В Константинополе в это время праздновали долгожданные успехи. Селямлик — шествие султана в мечеть — в честь победы над Сербией был особо торжественен, так как ее воспринимали как победу над Россией.
«Ликованию мусульманской толпы, находившейся за линией охраны, — вспоминала свидетельница этого торжества, — не было границ: вся она, полная жизни и огня, трепетала и горела в порывах дикого восторга. Слова: «Алексинац, Белград, Черняев» так и резали воздух, окружавший ее, а протяжное эхо повторяло их на тысячу ладов».
В это время финансовое положение Белграда стало таким тяжелым, что Милан 12(24) сентября обратился с просьбой к Черняеву организовать через знакомых генерала займ в России на 200—300 тыс. рублей. Тем временем турки продолжили наступление. На креветских позициях 16—21 сентября (28 сентября — 2 октября) в тяжелейших условиях сербская Тимокско-Моравская армия с трудом отразила турецкие атаки. Артиллерия сербов все больше испытывала проблемы со снабжением — производство снарядов на единственном заводе в Крагуеваце не превосходило 350 штук в день.

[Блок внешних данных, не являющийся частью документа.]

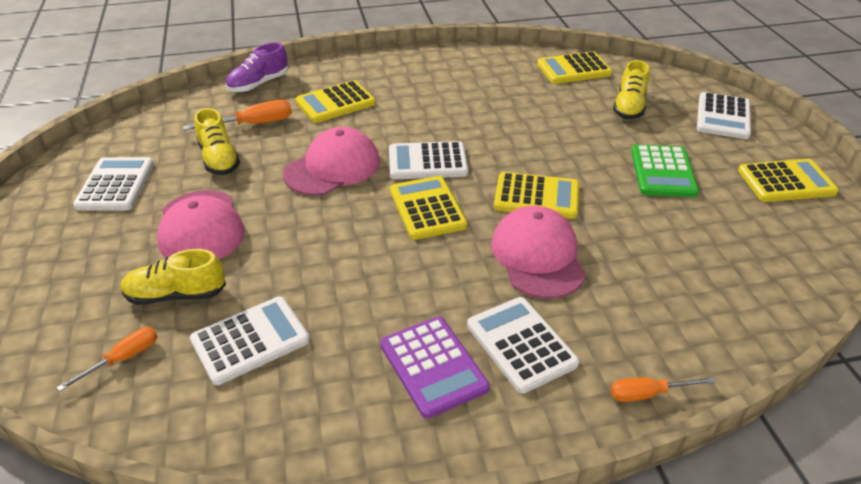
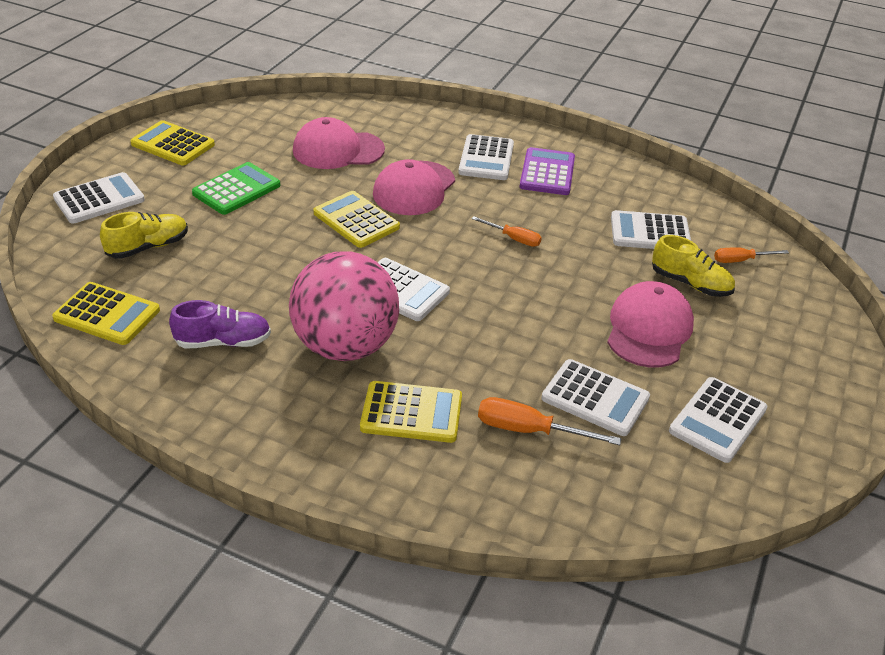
camera: 145 degrees left, 0 degrees up
yellow shoe [195,108,240,175] -> white calculator [541,359,650,436]
purple shoe [225,42,288,92] -> purple shoe moved to [169,300,271,349]
pink cap [283,127,380,196] -> pink cap moved to [293,117,385,169]
yellow calculator [390,176,467,240] -> none
orange screwdriver [611,377,715,402] -> orange screwdriver moved to [472,216,542,247]
none -> pink ball [289,251,399,361]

Конечный исход боев был уже неизбежен. Все, что мог сделать в этой обстановке Милан — это просить Черняева остановить пропаганду объявления Сербии королевством. 22 сентября (4 октября) князь писал генералу:
«Относительно объявления Сербии королевством, вот крайняя уступка, которую могу Вам сделать: игнорировать этот факт, напечатать приказ по армии и в Делиграде оставить всё в настоящем положении. Но при этом я прошу Вас дать честное слово воина не стремиться к распространению этого дела и не прибегать к пропаганде в других войсках и в народе, предупреждая Вас, что этому я формально воспрепятствую. Мое личное убеждение осталось все тоже, а именно, что это было с нашей стороны очень несвоевременно. С теперешним неопределенным положением мы возбудим против себя всю Европу, признав объявление независимости. Только из уважения к Вам я соглашаюсь оставить дело в неопределенном положении».
Судьба Сербии повисла на волоске. Авторитет России на Балканах оказался напрямую связан с последствиями сербо-турецкой войны, начатой Белградом вопреки желаниям Петербурга.